Thursday, June 11, 2009
Notes from the first war on drugs
Sometime after midnight on the morning of Wednesday, February 11, 1931, Ann Arbor police observed an Oldsmobile stopping at a series of houses in the residential blocks east of the campus. At each, the driver would stay behind the wheel while a second figure, carrying an indeterminate burden, would approach the house and go inside. A few minutes later the figure would emerge from the house free of his load and reenter the car, which would move on to the next stop.
Concluding that this behavior suggested activity in violation of the constitutional prohibition of the sale and distribution of alcoholic spirits, the police pulled the car over. The driver, a teenage boy, identified himself as Shirley O'Toole, of 215 N. State. Under questioning, young O'Toole admitted that his passenger, Joseph Looney, of 104 N. Fourth, had been delivering supplies of liquor to fraternities.
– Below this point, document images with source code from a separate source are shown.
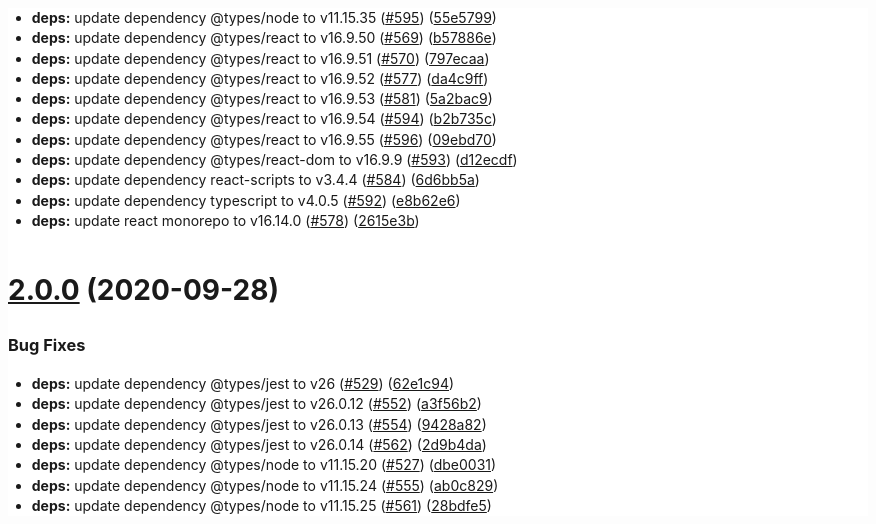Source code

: - **deps:** update dependency @types/node to v11.15.35 ([#595](https://github.com/nearform/graphql-hooks/issues/595)) ([55e5799](https://github.com/nearform/graphql-hooks/commit/55e5799a7b3ce8246e6f52de7702cf94a38c9d99))
- **deps:** update dependency @types/react to v16.9.50 ([#569](https://github.com/nearform/graphql-hooks/issues/569)) ([b57886e](https://github.com/nearform/graphql-hooks/commit/b57886ecc2bb86cbe476f8ac3e34b3203f48b377))
- **deps:** update dependency @types/react to v16.9.51 ([#570](https://github.com/nearform/graphql-hooks/issues/570)) ([797ecaa](https://github.com/nearform/graphql-hooks/commit/797ecaa04e4e64c4d064b59c0da89073154c6445))
- **deps:** update dependency @types/react to v16.9.52 ([#577](https://github.com/nearform/graphql-hooks/issues/577)) ([da4c9ff](https://github.com/nearform/graphql-hooks/commit/da4c9ffc8c388bb8bfac7dcc8093c3fa034e0400))
- **deps:** update dependency @types/react to v16.9.53 ([#581](https://github.com/nearform/graphql-hooks/issues/581)) ([5a2bac9](https://github.com/nearform/graphql-hooks/commit/5a2bac90e38c81bbc1ed2ea4d21bcd8240cf2fa8))
- **deps:** update dependency @types/react to v16.9.54 ([#594](https://github.com/nearform/graphql-hooks/issues/594)) ([b2b735c](https://github.com/nearform/graphql-hooks/commit/b2b735c707c97ae0b2f20cb3a52c0422c421bb09))
- **deps:** update dependency @types/react to v16.9.55 ([#596](https://github.com/nearform/graphql-hooks/issues/596)) ([09ebd70](https://github.com/nearform/graphql-hooks/commit/09ebd708467487d5999385a3a7090241baac86fe))
- **deps:** update dependency @types/react-dom to v16.9.9 ([#593](https://github.com/nearform/graphql-hooks/issues/593)) ([d12ecdf](https://github.com/nearform/graphql-hooks/commit/d12ecdff6665c56a645fe30c111b1c552941250e))
- **deps:** update dependency react-scripts to v3.4.4 ([#584](https://github.com/nearform/graphql-hooks/issues/584)) ([6d6bb5a](https://github.com/nearform/graphql-hooks/commit/6d6bb5a617c73ce51b85f4b629e56b77b1f6acf0))
- **deps:** update dependency typescript to v4.0.5 ([#592](https://github.com/nearform/graphql-hooks/issues/592)) ([e8b62e6](https://github.com/nearform/graphql-hooks/commit/e8b62e6d607081cc82ac1343e40708d2c92f3eb9))
- **deps:** update react monorepo to v16.14.0 ([#578](https://github.com/nearform/graphql-hooks/issues/578)) ([2615e3b](https://github.com/nearform/graphql-hooks/commit/2615e3bf84b62ef30b187a038367955d4efcb30e))

# [2.0.0](https://github.com/nearform/graphql-hooks/compare/typescript-example@1.0.13...typescript-example@2.0.0) (2020-09-28)

### Bug Fixes

- **deps:** update dependency @types/jest to v26 ([#529](https://github.com/nearform/graphql-hooks/issues/529)) ([62e1c94](https://github.com/nearform/graphql-hooks/commit/62e1c947fbe8dcfd92a4d45cede8cd4a6cd3b93d))
- **deps:** update dependency @types/jest to v26.0.12 ([#552](https://github.com/nearform/graphql-hooks/issues/552)) ([a3f56b2](https://github.com/nearform/graphql-hooks/commit/a3f56b22ddc32f7160a59a4a81f42c68cd47e0d2))
- **deps:** update dependency @types/jest to v26.0.13 ([#554](https://github.com/nearform/graphql-hooks/issues/554)) ([9428a82](https://github.com/nearform/graphql-hooks/commit/9428a8249ca9917925c0cd05da8a22cb53473705))
- **deps:** update dependency @types/jest to v26.0.14 ([#562](https://github.com/nearform/graphql-hooks/issues/562)) ([2d9b4da](https://github.com/nearform/graphql-hooks/commit/2d9b4da83547184032ad4f00358f4c39c14a257c))
- **deps:** update dependency @types/node to v11.15.20 ([#527](https://github.com/nearform/graphql-hooks/issues/527)) ([dbe0031](https://github.com/nearform/graphql-hooks/commit/dbe00315a6566a5b30333172a1afb94ca2d6fdd5))
- **deps:** update dependency @types/node to v11.15.24 ([#555](https://github.com/nearform/graphql-hooks/issues/555)) ([ab0c829](https://github.com/nearform/graphql-hooks/commit/ab0c8299ddd7209ea144f7d9d1b1d6c540cdc840))
- **deps:** update dependency @types/node to v11.15.25 ([#561](https://github.com/nearform/graphql-hooks/issues/561)) ([28bdfe5](https://github.com/nearform/graphql-hooks/commit/28bdfe571d19b487cb1c6568d98520789bd82783))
Joseph Looney and Shirley O'Toole? I wonder if there can be better names for bootleggers.
Prohibition really was quite asinine.
6 Comments:
, at
It isn't clear if they delivered legally produced liquor or bootleg.
I can suggest many names for frat boys or anyone else who consumes liquor of unknown provenance.
Here are two.
Soontobe Sorry and Clueless Beyondadoubt
K
Equally as assinine, if not in fact more so, are those states that still, 75 years on, still, practice a form of prohibition by continuing direct state control over the distribution of alcohol. The state store system in PA, for instance, is a farce and another patronage distribution arena.
By Georg Felis, at Fri Jun 12, 10:28:00 AM:
Perhaps if their names were Kennedy....
By Escort81, at Fri Jun 12, 01:07:00 PM:
During my father's freshman year fall at Princeton in 1933 Prohibition was still in effect. There was plenty of bootlegged whiskey around campus and in the clubs, however. I think we still have the flask around somewhere that he used as an undergraduate.
The encouraging thing about the end of 1933 is that it demonstrates that the U.S. can undo laws -- even Constitutional Amendments -- that are passed and then turn out not to be something the people actually wanted, once it was put in practice (even if it takes another Amendment). I hope that we haven't lost that ability (and I hope Prohibition isn't the "exception that proves the rule" that structural changes can't be reversed); it might come in handy some time next decade.
By Muddy Waters, at Fri Jun 12, 04:50:00 PM:
Prohibition really was quite asinine.
It still is
By Dawnfire82, at Sat Jun 13, 11:42:00 AM:
Incomparable. The use of alcohol had been part of mainstream society for what, 5,000 years when they suddenly banned it?
Referring to modern restrictions on drug possession and use (most of which are recently discovered anyway, and many of which are much more destructive than alcohol) as the same kind of Prohibition is inaccurate.